I can remember not thinking much about what I would do when I left school. Choices were limited, enough to instil a sense of realism that most of us would end up working in a factory on one of the industrial estates, and that would be our lot, but as I approached school leaving age, it became apparent that even those limited choices were being cut. The best most of us could hope for would be a Youth Opportunity Programme Scheme or ‘YOPS’. Far from being depressing, however I think the attitude most of us took was that we were all in the same boat, and if we weren’t going to get paid very much, at least we would have a laugh. The camaraderie that had developed at school extended beyond its walls, and was used as a defence against the outside world.

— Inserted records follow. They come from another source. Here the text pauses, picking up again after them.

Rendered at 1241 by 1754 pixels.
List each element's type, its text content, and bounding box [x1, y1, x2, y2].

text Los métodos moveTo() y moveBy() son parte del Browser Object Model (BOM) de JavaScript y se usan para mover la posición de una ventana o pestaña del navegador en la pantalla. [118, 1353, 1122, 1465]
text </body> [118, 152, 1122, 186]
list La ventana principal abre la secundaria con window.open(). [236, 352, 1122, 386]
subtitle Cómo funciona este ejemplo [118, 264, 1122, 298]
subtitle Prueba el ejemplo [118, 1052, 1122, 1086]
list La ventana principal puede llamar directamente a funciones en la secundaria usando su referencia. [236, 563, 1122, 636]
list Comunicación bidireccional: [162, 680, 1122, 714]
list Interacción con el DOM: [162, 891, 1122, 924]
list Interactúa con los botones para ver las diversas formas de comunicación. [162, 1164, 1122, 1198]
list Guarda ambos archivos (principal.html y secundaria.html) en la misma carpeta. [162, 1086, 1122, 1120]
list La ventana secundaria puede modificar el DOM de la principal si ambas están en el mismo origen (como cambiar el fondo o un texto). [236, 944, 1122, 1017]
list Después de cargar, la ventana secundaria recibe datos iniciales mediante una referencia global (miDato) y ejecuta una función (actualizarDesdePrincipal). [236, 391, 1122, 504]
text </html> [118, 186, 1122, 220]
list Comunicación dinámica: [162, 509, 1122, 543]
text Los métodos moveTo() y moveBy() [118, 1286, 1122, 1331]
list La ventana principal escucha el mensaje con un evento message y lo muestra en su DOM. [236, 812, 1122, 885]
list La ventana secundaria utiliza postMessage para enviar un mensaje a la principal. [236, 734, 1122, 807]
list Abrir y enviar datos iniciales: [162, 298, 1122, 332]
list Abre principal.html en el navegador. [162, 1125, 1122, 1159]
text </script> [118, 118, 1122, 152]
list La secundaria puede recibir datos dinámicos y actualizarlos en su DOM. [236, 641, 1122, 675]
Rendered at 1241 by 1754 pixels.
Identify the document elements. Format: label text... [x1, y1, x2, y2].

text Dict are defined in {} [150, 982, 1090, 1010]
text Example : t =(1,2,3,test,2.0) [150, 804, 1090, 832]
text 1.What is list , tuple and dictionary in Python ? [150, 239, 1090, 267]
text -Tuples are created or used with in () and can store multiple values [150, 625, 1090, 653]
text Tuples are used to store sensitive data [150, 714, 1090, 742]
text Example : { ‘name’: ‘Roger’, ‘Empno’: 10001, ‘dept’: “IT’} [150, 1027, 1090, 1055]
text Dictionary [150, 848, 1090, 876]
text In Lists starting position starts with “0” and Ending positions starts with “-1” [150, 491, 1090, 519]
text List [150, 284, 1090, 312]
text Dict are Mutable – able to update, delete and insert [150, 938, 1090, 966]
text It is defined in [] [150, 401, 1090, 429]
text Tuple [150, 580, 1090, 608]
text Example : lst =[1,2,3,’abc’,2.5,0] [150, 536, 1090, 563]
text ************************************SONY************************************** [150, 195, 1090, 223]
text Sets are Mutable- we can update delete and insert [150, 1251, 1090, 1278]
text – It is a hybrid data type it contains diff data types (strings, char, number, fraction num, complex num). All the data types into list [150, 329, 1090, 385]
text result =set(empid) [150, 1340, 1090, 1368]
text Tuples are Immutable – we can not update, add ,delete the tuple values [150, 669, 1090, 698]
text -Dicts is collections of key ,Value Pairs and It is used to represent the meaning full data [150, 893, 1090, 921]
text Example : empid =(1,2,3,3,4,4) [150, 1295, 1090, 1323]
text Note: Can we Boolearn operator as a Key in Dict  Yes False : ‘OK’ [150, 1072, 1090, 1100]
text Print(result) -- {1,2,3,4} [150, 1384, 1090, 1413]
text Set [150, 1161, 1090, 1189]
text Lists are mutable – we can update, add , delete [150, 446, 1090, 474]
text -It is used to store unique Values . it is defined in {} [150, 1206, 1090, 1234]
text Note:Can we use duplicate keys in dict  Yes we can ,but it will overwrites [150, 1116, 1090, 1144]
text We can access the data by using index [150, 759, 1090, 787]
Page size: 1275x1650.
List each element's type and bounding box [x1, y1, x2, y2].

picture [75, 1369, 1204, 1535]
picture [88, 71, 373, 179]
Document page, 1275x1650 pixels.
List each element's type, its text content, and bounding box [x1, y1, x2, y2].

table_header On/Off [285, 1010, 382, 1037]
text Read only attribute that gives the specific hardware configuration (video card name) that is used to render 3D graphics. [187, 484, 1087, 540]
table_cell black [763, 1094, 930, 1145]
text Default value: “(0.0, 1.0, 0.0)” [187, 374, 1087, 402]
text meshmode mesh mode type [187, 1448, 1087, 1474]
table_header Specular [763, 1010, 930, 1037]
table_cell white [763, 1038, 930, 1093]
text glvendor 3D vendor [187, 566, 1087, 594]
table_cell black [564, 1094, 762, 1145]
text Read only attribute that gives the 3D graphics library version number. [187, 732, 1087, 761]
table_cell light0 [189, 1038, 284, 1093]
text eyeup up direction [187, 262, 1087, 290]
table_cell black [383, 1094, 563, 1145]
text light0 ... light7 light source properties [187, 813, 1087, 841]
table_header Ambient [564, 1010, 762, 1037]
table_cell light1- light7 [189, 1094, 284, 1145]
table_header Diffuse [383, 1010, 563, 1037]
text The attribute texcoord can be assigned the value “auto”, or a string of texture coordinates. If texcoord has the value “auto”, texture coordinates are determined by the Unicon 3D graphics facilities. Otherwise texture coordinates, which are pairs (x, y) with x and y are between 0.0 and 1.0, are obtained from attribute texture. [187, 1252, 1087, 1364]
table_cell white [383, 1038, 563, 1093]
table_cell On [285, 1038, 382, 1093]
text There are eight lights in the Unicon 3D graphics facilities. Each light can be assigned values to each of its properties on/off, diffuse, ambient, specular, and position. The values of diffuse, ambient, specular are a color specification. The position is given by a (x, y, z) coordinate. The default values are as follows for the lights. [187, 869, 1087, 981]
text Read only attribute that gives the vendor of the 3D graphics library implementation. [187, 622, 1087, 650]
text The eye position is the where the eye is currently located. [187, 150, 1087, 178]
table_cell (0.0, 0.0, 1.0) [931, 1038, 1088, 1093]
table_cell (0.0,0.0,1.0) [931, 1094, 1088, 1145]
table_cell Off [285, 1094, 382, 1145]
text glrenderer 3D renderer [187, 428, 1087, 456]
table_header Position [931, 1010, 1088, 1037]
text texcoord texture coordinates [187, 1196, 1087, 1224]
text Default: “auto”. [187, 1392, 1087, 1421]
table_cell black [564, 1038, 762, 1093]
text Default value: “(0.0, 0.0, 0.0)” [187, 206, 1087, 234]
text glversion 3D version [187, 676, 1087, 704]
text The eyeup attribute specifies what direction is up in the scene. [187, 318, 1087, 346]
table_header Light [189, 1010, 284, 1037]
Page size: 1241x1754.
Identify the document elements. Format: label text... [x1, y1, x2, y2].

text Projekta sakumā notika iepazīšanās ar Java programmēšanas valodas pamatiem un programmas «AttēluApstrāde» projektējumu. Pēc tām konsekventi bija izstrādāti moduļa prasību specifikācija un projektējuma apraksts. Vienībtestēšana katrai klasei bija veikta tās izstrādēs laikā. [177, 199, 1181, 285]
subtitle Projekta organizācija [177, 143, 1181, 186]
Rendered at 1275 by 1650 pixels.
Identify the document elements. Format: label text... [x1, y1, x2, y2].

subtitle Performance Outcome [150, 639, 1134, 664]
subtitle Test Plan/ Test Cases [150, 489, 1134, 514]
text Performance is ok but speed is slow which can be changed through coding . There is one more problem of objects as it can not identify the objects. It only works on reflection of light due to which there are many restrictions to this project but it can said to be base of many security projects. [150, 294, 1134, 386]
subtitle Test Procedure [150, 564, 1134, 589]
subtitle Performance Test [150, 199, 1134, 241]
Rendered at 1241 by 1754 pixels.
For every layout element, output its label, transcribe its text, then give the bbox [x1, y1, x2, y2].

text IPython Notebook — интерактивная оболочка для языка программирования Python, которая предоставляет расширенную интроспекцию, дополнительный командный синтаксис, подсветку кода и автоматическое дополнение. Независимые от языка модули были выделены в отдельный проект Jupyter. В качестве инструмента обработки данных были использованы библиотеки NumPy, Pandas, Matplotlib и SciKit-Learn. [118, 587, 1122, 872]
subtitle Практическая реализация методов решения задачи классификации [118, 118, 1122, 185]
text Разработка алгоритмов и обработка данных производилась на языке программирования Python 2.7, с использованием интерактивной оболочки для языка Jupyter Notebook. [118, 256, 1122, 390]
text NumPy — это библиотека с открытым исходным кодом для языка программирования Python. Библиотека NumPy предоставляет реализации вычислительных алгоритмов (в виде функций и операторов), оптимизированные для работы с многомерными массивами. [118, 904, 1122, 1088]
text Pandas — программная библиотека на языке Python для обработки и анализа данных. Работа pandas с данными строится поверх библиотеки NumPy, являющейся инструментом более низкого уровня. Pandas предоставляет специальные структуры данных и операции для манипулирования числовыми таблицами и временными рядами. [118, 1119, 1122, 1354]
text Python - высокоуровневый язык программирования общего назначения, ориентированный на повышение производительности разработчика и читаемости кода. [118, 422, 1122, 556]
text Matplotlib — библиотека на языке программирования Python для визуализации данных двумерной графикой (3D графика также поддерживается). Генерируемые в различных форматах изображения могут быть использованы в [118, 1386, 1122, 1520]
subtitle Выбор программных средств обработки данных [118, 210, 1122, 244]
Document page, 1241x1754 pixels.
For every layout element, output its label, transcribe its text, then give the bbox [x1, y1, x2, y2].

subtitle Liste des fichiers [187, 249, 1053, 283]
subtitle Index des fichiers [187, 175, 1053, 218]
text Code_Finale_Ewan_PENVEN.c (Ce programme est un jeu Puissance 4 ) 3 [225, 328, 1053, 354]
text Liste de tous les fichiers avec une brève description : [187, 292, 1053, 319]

School and Beyond: at the Museum

A new tradition had evolved. Instead of going from school to the pit or the Court Works, which were either shut or closing, the main destination for employment was a YOP Scheme, and the majority of these were based at the Ironbridge Gorge Museum Trust. There were a few luckier ones who managed to get a job in a factory or building site, usually by being in the know, but I don’t think there were many of my age who didn’t at some stage do a spell at the Museum. In all fairness, it was quite an enjoyable time. Looking back, however, it does seem ironic that Madeley and the surrounding area’s great industrial heritage should be reinvented through an employment programme to alleviate contemporary mass unemployment, and that which has been recreated represents our history in a rather twee and inaccurate manner.